WHAT THIS TASK INVOLVES> Transcribe exactly the line containing "add bạn rùi add lại mình nhé 4441-8754-5367" plus every later line in the data.

Data items:

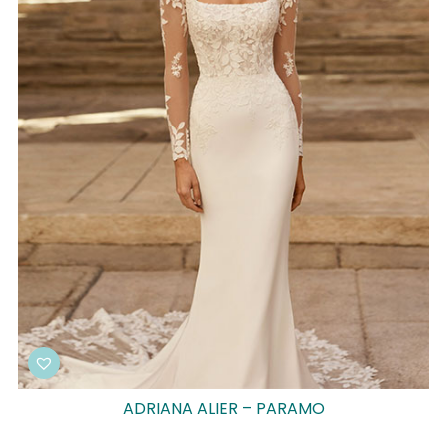
ADRIANA ALIER – PARAMO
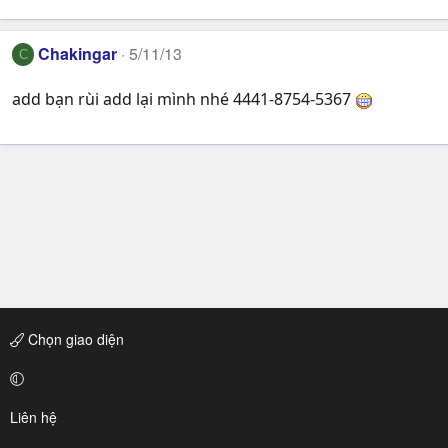
Chakingar
5/11/13
C
add bạn rùi add lại mình nhé 4441-8754-5367
Chọn giao diện
Liên hệ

WRITTEN ANSWER>
add bạn rùi add lại mình nhé 4441-8754-5367
Chọn giao diện
Liên hệ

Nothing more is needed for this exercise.